— Task description —
The data below should be restated word for word, pictures omitted.

(Source texts of formatted documents)
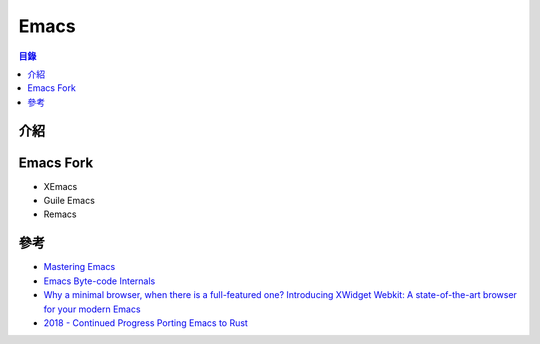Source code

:========================================
Emacs
========================================


.. contents:: 目錄



介紹
========================================



Emacs Fork
========================================

* XEmacs
* Guile Emacs
* Remacs



參考
========================================

* `Mastering Emacs <https://www.masteringemacs.org/>`_
* `Emacs Byte-code Internals <http://nullprogram.com/blog/2014/01/04/>`_

* `Why a minimal browser, when there is a full-featured one? Introducing XWidget Webkit: A state-of-the-art browser for your modern Emacs <https://emacsnotes.wordpress.com/2018/08/18/why-a-minimal-browser-when-there-is-a-full-featured-one-introducingxwidget-webkit-a-state-of-the-art-browser-for-your-modern-emacs/amp/>`_

* `2018 - Continued Progress Porting Emacs to Rust <http://db48x.net/rust-remacs-2018/>`_
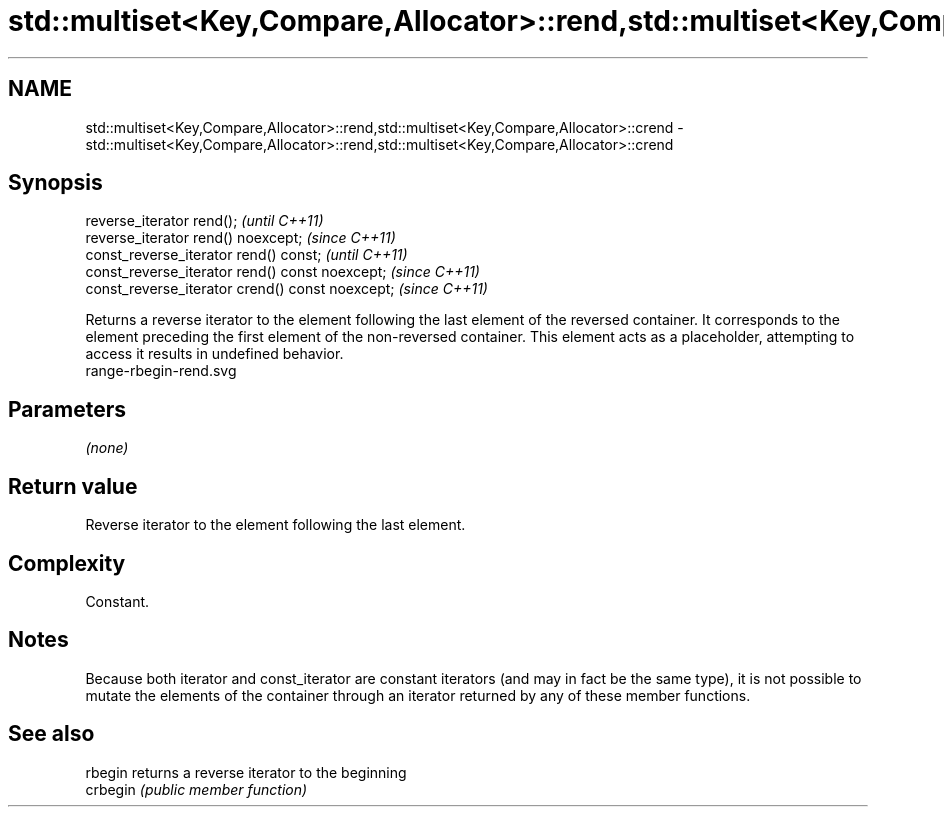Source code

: .TH std::multiset<Key,Compare,Allocator>::rend,std::multiset<Key,Compare,Allocator>::crend 3 "2020.03.24" "http://cppreference.com" "C++ Standard Libary"
.SH NAME
std::multiset<Key,Compare,Allocator>::rend,std::multiset<Key,Compare,Allocator>::crend \- std::multiset<Key,Compare,Allocator>::rend,std::multiset<Key,Compare,Allocator>::crend

.SH Synopsis

  reverse_iterator rend();                        \fI(until C++11)\fP
  reverse_iterator rend() noexcept;               \fI(since C++11)\fP
  const_reverse_iterator rend() const;            \fI(until C++11)\fP
  const_reverse_iterator rend() const noexcept;   \fI(since C++11)\fP
  const_reverse_iterator crend() const noexcept;  \fI(since C++11)\fP

  Returns a reverse iterator to the element following the last element of the reversed container. It corresponds to the element preceding the first element of the non-reversed container. This element acts as a placeholder, attempting to access it results in undefined behavior.
   range-rbegin-rend.svg

.SH Parameters

  \fI(none)\fP

.SH Return value

  Reverse iterator to the element following the last element.

.SH Complexity

  Constant.

.SH Notes

  Because both iterator and const_iterator are constant iterators (and may in fact be the same type), it is not possible to mutate the elements of the container through an iterator returned by any of these member functions.

.SH See also



  rbegin  returns a reverse iterator to the beginning
  crbegin \fI(public member function)\fP






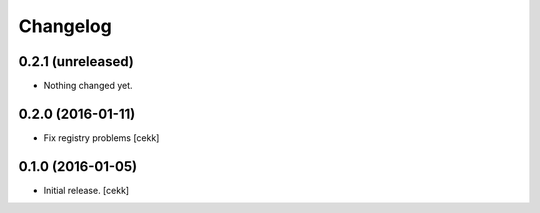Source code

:Changelog
=========


0.2.1 (unreleased)
------------------

- Nothing changed yet.


0.2.0 (2016-01-11)
------------------

- Fix registry problems [cekk]


0.1.0 (2016-01-05)
------------------

- Initial release.
  [cekk]
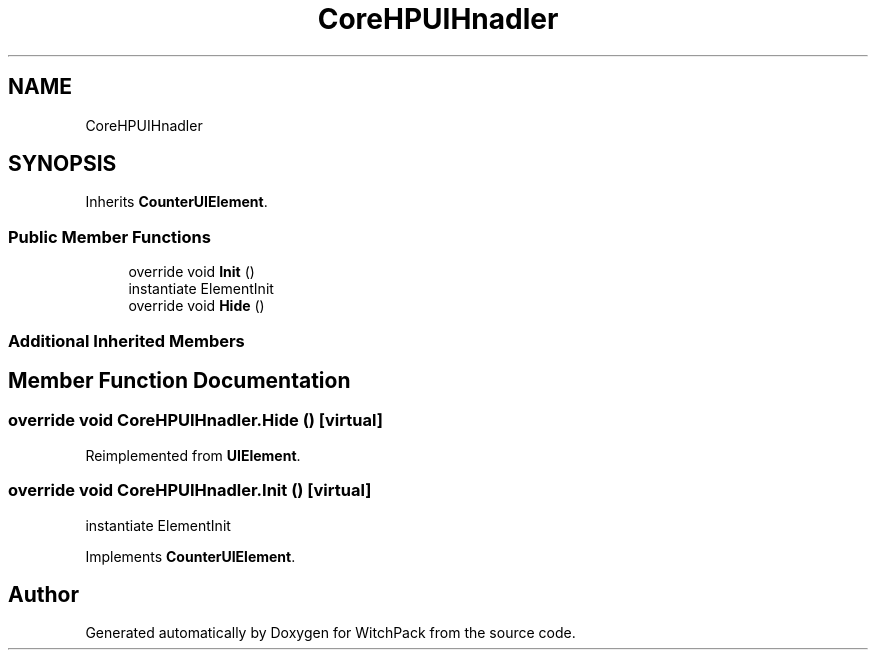 .TH "CoreHPUIHnadler" 3 "Mon Jan 29 2024" "Version 0.096" "WitchPack" \" -*- nroff -*-
.ad l
.nh
.SH NAME
CoreHPUIHnadler
.SH SYNOPSIS
.br
.PP
.PP
Inherits \fBCounterUIElement\fP\&.
.SS "Public Member Functions"

.in +1c
.ti -1c
.RI "override void \fBInit\fP ()"
.br
.RI "instantiate ElementInit  "
.ti -1c
.RI "override void \fBHide\fP ()"
.br
.in -1c
.SS "Additional Inherited Members"
.SH "Member Function Documentation"
.PP 
.SS "override void CoreHPUIHnadler\&.Hide ()\fC [virtual]\fP"

.PP
Reimplemented from \fBUIElement\fP\&.
.SS "override void CoreHPUIHnadler\&.Init ()\fC [virtual]\fP"

.PP
instantiate ElementInit  
.PP
Implements \fBCounterUIElement\fP\&.

.SH "Author"
.PP 
Generated automatically by Doxygen for WitchPack from the source code\&.
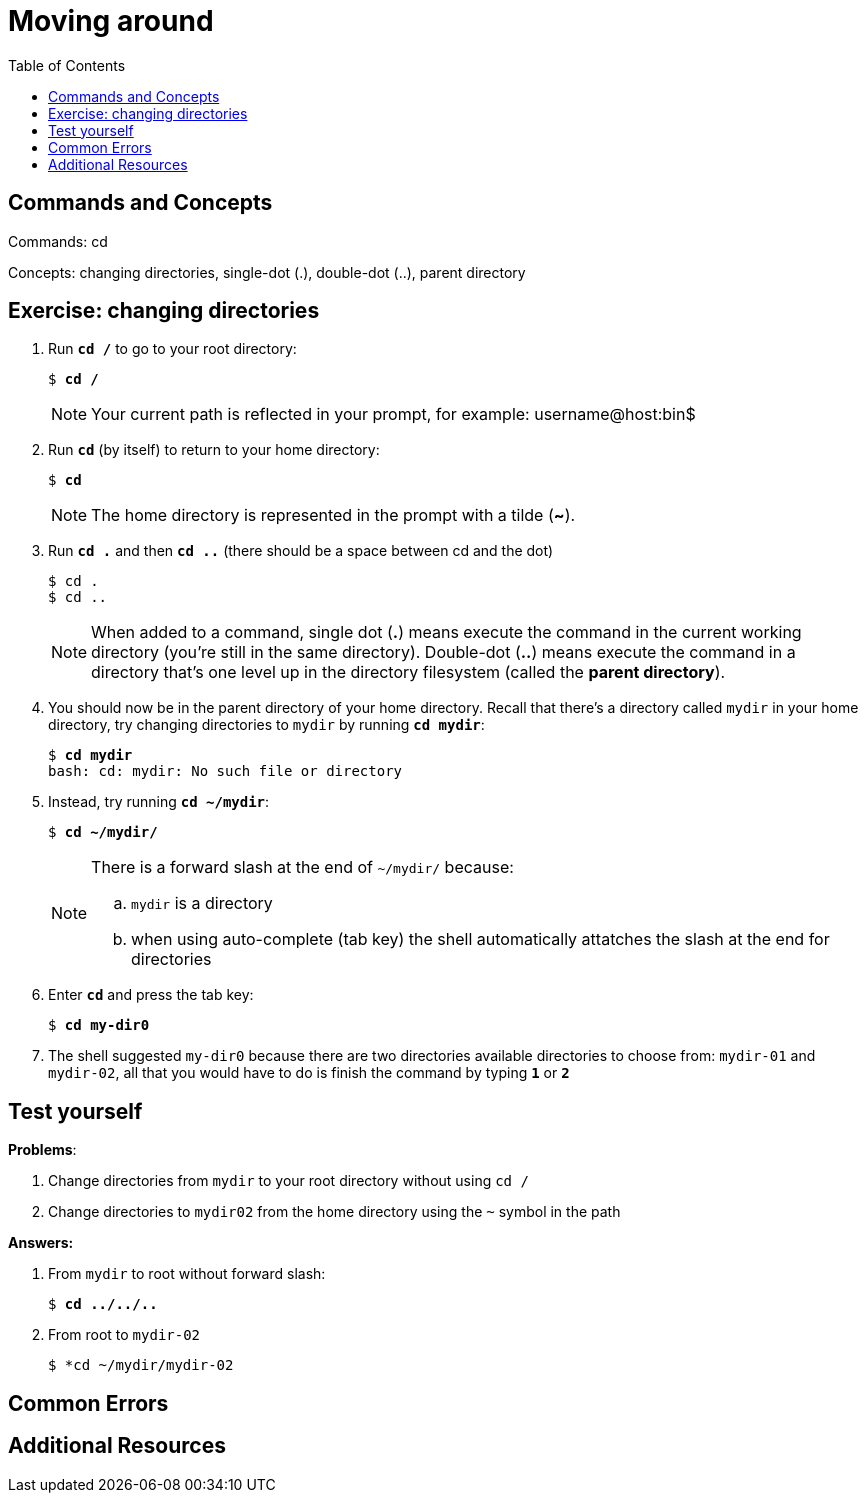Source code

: = Moving around
:toc: \left

== Commands and Concepts
Commands: cd

Concepts: changing directories, single-dot (.), double-dot (..), parent directory 

== Exercise: changing directories

. Run `*cd /*` to go to your root directory:
+
[source,bash]
[subs=+quotes]
----
$ *cd /*
----
+
NOTE: Your current path is reflected in your prompt, for example: username@host:bin$
+
. Run `*cd*` (by itself) to return to your home directory:
+
[source,bash]
[subs=+quotes]
----
$ *cd*
----
+
NOTE: The home directory is represented in the prompt with a tilde (*~*). 
+
. Run `*cd .*` and then `*cd ..*` (there should be a space between cd and the dot)
+
[source,bash]
[subs=+quotes]
----
$ cd . 
$ cd ..
----
+
NOTE: When added to a command, single dot (*.*) means execute the command in the current working directory (you're still in the same directory).  Double-dot (*..*) means execute the command in a directory that's one level up in the directory filesystem (called the *parent directory*).
+
. You should now be in the parent directory of your home directory. Recall that there's a directory called `mydir` in your home directory, try changing directories to `mydir` by running `*cd mydir*`:
+
[source,bash]
[subs=+quotes]
----
$ *cd mydir*
bash: cd: mydir: No such file or directory
----
+
. Instead, try running `*cd ~/mydir*`:
+
[source,bash]
[subs=+quotes]
----
$ *cd ~/mydir/*
----
+
[NOTE] 
====
There is a forward slash at the end of `~/mydir/` because:

.. `mydir` is a directory
.. when using auto-complete (tab key) the shell automatically attatches the slash at the end for directories
====
+
. Enter `*cd*` and press the tab key:
+
[source,bash]
[subs=+quotes]
----
$ *cd my-dir0*
----
+
. The shell suggested `my-dir0` because there are two directories available directories to choose from: `mydir-01` and `mydir-02`, all that you would have to do is finish the command by typing `*1*` or `*2*`


== Test yourself

*Problems*:

. Change directories from `mydir` to your root directory without using `cd /`
+
. Change directories to `mydir02` from the home directory using the `~` symbol in the path

*Answers:*

. From `mydir` to root without forward slash:
+
[source,bash]
[subs=+quotes]
----
$ *cd ../../..*
----
. From root to `mydir-02`
+
[source,bash]
[subs=+quotes]
----
$ *cd ~/mydir/mydir-02
----

== Common Errors

== Additional Resources
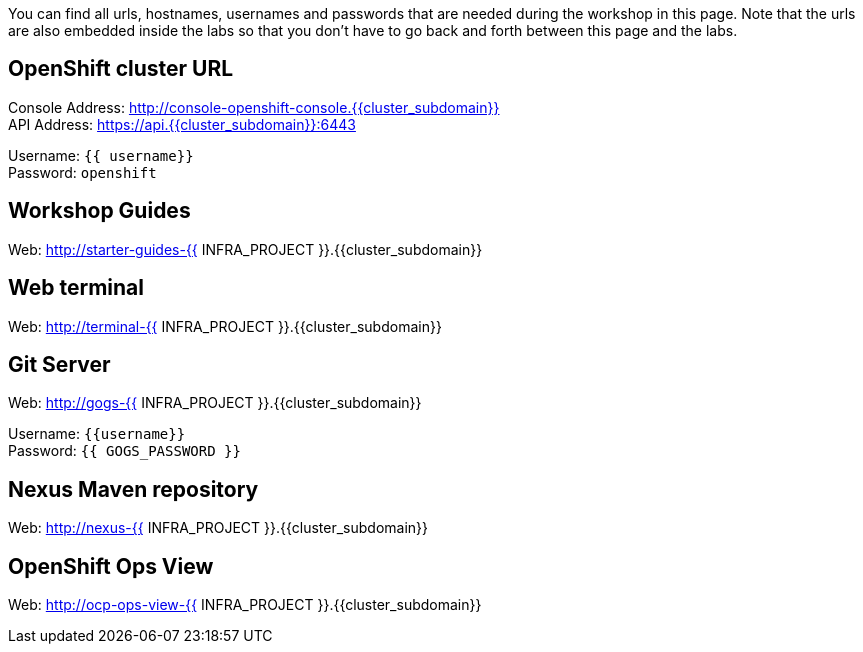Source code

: You can find all urls, hostnames, usernames and passwords that are needed during the workshop in this page. Note that the urls are also embedded inside the labs so that you don't have to go back and forth between this page and the labs.

== OpenShift cluster URL

Console Address: http://console-openshift-console.{{cluster_subdomain}} +
API Address: https://api.{{cluster_subdomain}}:6443 +

Username: `{{ username}}` + 
Password: `openshift` +



== Workshop Guides

Web: http://starter-guides-{{ INFRA_PROJECT }}.{{cluster_subdomain}}


== Web terminal

Web: http://terminal-{{ INFRA_PROJECT }}.{{cluster_subdomain}}

== Git Server

Web: http://gogs-{{ INFRA_PROJECT }}.{{cluster_subdomain}}

Username: `{{username}}` + 
Password: `{{ GOGS_PASSWORD }}` + 

== Nexus Maven repository

Web: http://nexus-{{ INFRA_PROJECT }}.{{cluster_subdomain}}

== OpenShift Ops View

Web: http://ocp-ops-view-{{ INFRA_PROJECT }}.{{cluster_subdomain}}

— Response area —
Source code

:========================================
Emacs
========================================


.. contents:: 目錄



介紹
========================================



Emacs Fork
========================================

* XEmacs
* Guile Emacs
* Remacs



參考
========================================

* `Mastering Emacs <https://www.masteringemacs.org/>`_
* `Emacs Byte-code Internals <http://nullprogram.com/blog/2014/01/04/>`_

* `Why a minimal browser, when there is a full-featured one? Introducing XWidget Webkit: A state-of-the-art browser for your modern Emacs <https://emacsnotes.wordpress.com/2018/08/18/why-a-minimal-browser-when-there-is-a-full-featured-one-introducingxwidget-webkit-a-state-of-the-art-browser-for-your-modern-emacs/amp/>`_

* `2018 - Continued Progress Porting Emacs to Rust <http://db48x.net/rust-remacs-2018/>`_
Source code

: .TH std::multiset<Key,Compare,Allocator>::rend,std::multiset<Key,Compare,Allocator>::crend 3 "2020.03.24" "http://cppreference.com" "C++ Standard Libary"
.SH NAME
std::multiset<Key,Compare,Allocator>::rend,std::multiset<Key,Compare,Allocator>::crend \- std::multiset<Key,Compare,Allocator>::rend,std::multiset<Key,Compare,Allocator>::crend

.SH Synopsis

  reverse_iterator rend();                        \fI(until C++11)\fP
  reverse_iterator rend() noexcept;               \fI(since C++11)\fP
  const_reverse_iterator rend() const;            \fI(until C++11)\fP
  const_reverse_iterator rend() const noexcept;   \fI(since C++11)\fP
  const_reverse_iterator crend() const noexcept;  \fI(since C++11)\fP

  Returns a reverse iterator to the element following the last element of the reversed container. It corresponds to the element preceding the first element of the non-reversed container. This element acts as a placeholder, attempting to access it results in undefined behavior.
   range-rbegin-rend.svg

.SH Parameters

  \fI(none)\fP

.SH Return value

  Reverse iterator to the element following the last element.

.SH Complexity

  Constant.

.SH Notes

  Because both iterator and const_iterator are constant iterators (and may in fact be the same type), it is not possible to mutate the elements of the container through an iterator returned by any of these member functions.

.SH See also



  rbegin  returns a reverse iterator to the beginning
  crbegin \fI(public member function)\fP






Source code

:Changelog
=========


0.2.1 (unreleased)
------------------

- Nothing changed yet.


0.2.0 (2016-01-11)
------------------

- Fix registry problems [cekk]


0.1.0 (2016-01-05)
------------------

- Initial release.
  [cekk]
 .TH "CoreHPUIHnadler" 3 "Mon Jan 29 2024" "Version 0.096" "WitchPack" \" -*- nroff -*-
.ad l
.nh
.SH NAME
CoreHPUIHnadler
.SH SYNOPSIS
.br
.PP
.PP
Inherits \fBCounterUIElement\fP\&.
.SS "Public Member Functions"

.in +1c
.ti -1c
.RI "override void \fBInit\fP ()"
.br
.RI "instantiate ElementInit  "
.ti -1c
.RI "override void \fBHide\fP ()"
.br
.in -1c
.SS "Additional Inherited Members"
.SH "Member Function Documentation"
.PP 
.SS "override void CoreHPUIHnadler\&.Hide ()\fC [virtual]\fP"

.PP
Reimplemented from \fBUIElement\fP\&.
.SS "override void CoreHPUIHnadler\&.Init ()\fC [virtual]\fP"

.PP
instantiate ElementInit  
.PP
Implements \fBCounterUIElement\fP\&.

.SH "Author"
.PP 
Generated automatically by Doxygen for WitchPack from the source code\&.
Source code

: = Moving around
:toc: \left

== Commands and Concepts
Commands: cd

Concepts: changing directories, single-dot (.), double-dot (..), parent directory 

== Exercise: changing directories

. Run `*cd /*` to go to your root directory:
+
[source,bash]
[subs=+quotes]
----
$ *cd /*
----
+
NOTE: Your current path is reflected in your prompt, for example: username@host:bin$
+
. Run `*cd*` (by itself) to return to your home directory:
+
[source,bash]
[subs=+quotes]
----
$ *cd*
----
+
NOTE: The home directory is represented in the prompt with a tilde (*~*). 
+
. Run `*cd .*` and then `*cd ..*` (there should be a space between cd and the dot)
+
[source,bash]
[subs=+quotes]
----
$ cd . 
$ cd ..
----
+
NOTE: When added to a command, single dot (*.*) means execute the command in the current working directory (you're still in the same directory).  Double-dot (*..*) means execute the command in a directory that's one level up in the directory filesystem (called the *parent directory*).
+
. You should now be in the parent directory of your home directory. Recall that there's a directory called `mydir` in your home directory, try changing directories to `mydir` by running `*cd mydir*`:
+
[source,bash]
[subs=+quotes]
----
$ *cd mydir*
bash: cd: mydir: No such file or directory
----
+
. Instead, try running `*cd ~/mydir*`:
+
[source,bash]
[subs=+quotes]
----
$ *cd ~/mydir/*
----
+
[NOTE] 
====
There is a forward slash at the end of `~/mydir/` because:

.. `mydir` is a directory
.. when using auto-complete (tab key) the shell automatically attatches the slash at the end for directories
====
+
. Enter `*cd*` and press the tab key:
+
[source,bash]
[subs=+quotes]
----
$ *cd my-dir0*
----
+
. The shell suggested `my-dir0` because there are two directories available directories to choose from: `mydir-01` and `mydir-02`, all that you would have to do is finish the command by typing `*1*` or `*2*`


== Test yourself

*Problems*:

. Change directories from `mydir` to your root directory without using `cd /`
+
. Change directories to `mydir02` from the home directory using the `~` symbol in the path

*Answers:*

. From `mydir` to root without forward slash:
+
[source,bash]
[subs=+quotes]
----
$ *cd ../../..*
----
. From root to `mydir-02`
+
[source,bash]
[subs=+quotes]
----
$ *cd ~/mydir/mydir-02
----

== Common Errors

== Additional Resources
Source code

: You can find all urls, hostnames, usernames and passwords that are needed during the workshop in this page. Note that the urls are also embedded inside the labs so that you don't have to go back and forth between this page and the labs.

== OpenShift cluster URL

Console Address: http://console-openshift-console.{{cluster_subdomain}} +
API Address: https://api.{{cluster_subdomain}}:6443 +

Username: `{{ username}}` + 
Password: `openshift` +



== Workshop Guides

Web: http://starter-guides-{{ INFRA_PROJECT }}.{{cluster_subdomain}}


== Web terminal

Web: http://terminal-{{ INFRA_PROJECT }}.{{cluster_subdomain}}

== Git Server

Web: http://gogs-{{ INFRA_PROJECT }}.{{cluster_subdomain}}

Username: `{{username}}` + 
Password: `{{ GOGS_PASSWORD }}` + 

== Nexus Maven repository

Web: http://nexus-{{ INFRA_PROJECT }}.{{cluster_subdomain}}

== OpenShift Ops View

Web: http://ocp-ops-view-{{ INFRA_PROJECT }}.{{cluster_subdomain}}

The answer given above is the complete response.